Meu nome é José Gilberto Maciel, um registro do meu pai ao nome como era chamado e conhecido. Meu irmão, José Maciel Junior, teve seu nome com esse registro porque nasceu no mesmo dia em que meu pai, 20 de março.
O termo de nascimento foi encontrado pelo meu cunhado Charles Chayford Foster Neto em um portal de busca de árvores geneologicas – o familysearch.org. Para acessá-lo é necessário fazer um cadastro e criar uma conta. Minha irmã, Marely Maciel Foster, que me enviou um printe do documento.
Eu desconhecia os nomes ou qualquer referência dos meus bisavós – somente da minha avó Helena Lopes que sempre a visualizei como uma morena de pele clara e olhos verdes, uma mulher bonita. Do meu avô Paulino, a informação que tenho, sempre da família, que morreu na Guerra do Chaco, defendendo o Paraguai.
A guerra foi um conflito com a Bolívia entre 1932 e 1935 em disputa pelo Chaco Boreal, região entre os dois países, em que se especulava como causa a descoberta de petróleo no sopé dos Andes. O conflito é apontado como a maior guerra do século XX na América do Sul e que deixou 60 mil bolivianos e 30 mil paraguaios mortos. O Paraguai venceu a guerra e o domínio pela região.
Dos bisavós paternos e maternos – José Maria Maciel e Petrona Maciel e Domicio Vilalva e Petrona Lopes – os desconhecia quase completamenta. A minha bisavó Petrona Lopes chegou a morar com a minha família – eu não me lembro dela – só soube da estripulias que meu irmão Walmor Bonfim Maciel e a minha irmã Marlena Maciel aprontavam com a bisavó como colocar um sapo na casinha enquanto ela fazia suas necessidades. Disseram-me, pode ser uma lenda de família, que a bisavó Petrona morreu com 130 anos depois de comer uma melancia e, em seguida, tomar banho. Daí, a imperiosa lei da família que proibiu associar uma coisa com a outra.
Também não sei nada de Cypriano Cabral, o agricultor paraguaio, solteiro, que fez o registro do meu pai. Se era amigo da família ou coisa assim. Do Segundo Distrito, onde fica o Porto Belo, meu pai contava histórias que vinha a pé, de um burro ou cavalo até o centro de Foz do Iguaçu. Eu acho que esse percurso, ele fazia até o Bartolomeu Mitre que funcionava no casario, hoje em frente da Praça Getúlio Vargas, em que a prefeitura propõe tombá-lo para instalar a casa da memória.

____

▶ **TAREFA 1**
Diga se cada afirmação concorda com o relato sobre a família Maciel, respondendo sim ou não e citando as palavras do relato que decidem a questão: (a) José Maciel Junior nasceu no mesmo dia que o pai; (b) o termo de nascimento foi encontrado pela irmã Marely Maciel Foster; (c) a Bolívia venceu a Guerra do Chaco.
▶ **TAREFA 2**
Com base no relato sobre a família Maciel, responda:
(a) Entre que anos aconteceu a Guerra do Chaco?
(b) Qual era a ocupação de Cypriano Cabral?
(c) Com que idade a bisavó Petrona teria morrido, segundo a família?
▶ **TAREFA 3**
Escreva a continuação do relato sobre a família Maciel, começando logo depois da última frase apresentada.
As linhas formam um material independente do relato sobre a família Maciel.

▶ **INFORMAÇÕES FORNECIDAS**
____

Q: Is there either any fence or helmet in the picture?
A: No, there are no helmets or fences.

____

▶ **RESPOSTA DA TAREFA 1**
(a) Sim: "nasceu no mesmo dia em que meu pai, 20 de março".
(b) Não: "O termo de nascimento foi encontrado pelo meu cunhado Charles Chayford Foster Neto".
(c) Não: "O Paraguai venceu a guerra e o domínio pela região."

▶ **RESPOSTA DA TAREFA 2**
(a) A Guerra do Chaco aconteceu entre 1932 e 1935.
(b) Cypriano Cabral era agricultor.
(c) Segundo a família, a bisavó Petrona teria morrido com 130 anos.

▶ **RESPOSTA DA TAREFA 3**
O Porto Belo, soube depois, foi a região de maior conflito e litígio urbano. Os paraguaios eram enganados, forçados a assinar documentos e, geralmente, expulsos das suas terras ou as vendiam a preço de banana. Também tenho poucas lembranças do meu pai. Sei que morou entre as décadas de 50 e 60 no campo do ABC. Meu pai era um bom atleta, jogava na lateral esquerda, seu apelido era “cavalinho do ABC”. Minha mãe cuidava do bar e dos carneiros que comiam a grama que crescia no campo. Tenho fotos da minha irmã Marlena, do meu irmão Walmor entre as galinhas índias que criavam, do meu pai junto ao time do ABC, da minha mãe na janela do casarão onde ficava o bar, do meu tio Eugênio, e do próprio campo de futebol. Inda soube que meu pai e minha mãe e meu irmão Walmor chegaram a morar próximo ao cemitério São João Batista. E que meu pai assustava os bêbados e mais incautos com um lençol branco passando por fantasma do cemitério.
Da sua adolescência, pouco soube. Sei que trabalhou no transporte de erva mate e da madeira até as chatas do Rio Paraná. Sei também que morou um tempo na Argentina com meus tios (não sei quais) e de lá veio sua aversão ao macarrão, o único cardápio que era oferecido à ele. Em poucas fotos que tenho, vejo um rapaz bem apessoado que gostava de se vestir bem com um terno de linho branco, e que treinava boxe no 84º Boxing Club com o professor Kid Chocolate.
Outra história de família dizia que meu pai, um homem letrado em português, era convocado pelo juiz da comarca local quando um julgamento envolvia algum paraguaio que só falava em guarani. Meu pai, falava com fluência o guarani, e servia de tradutor.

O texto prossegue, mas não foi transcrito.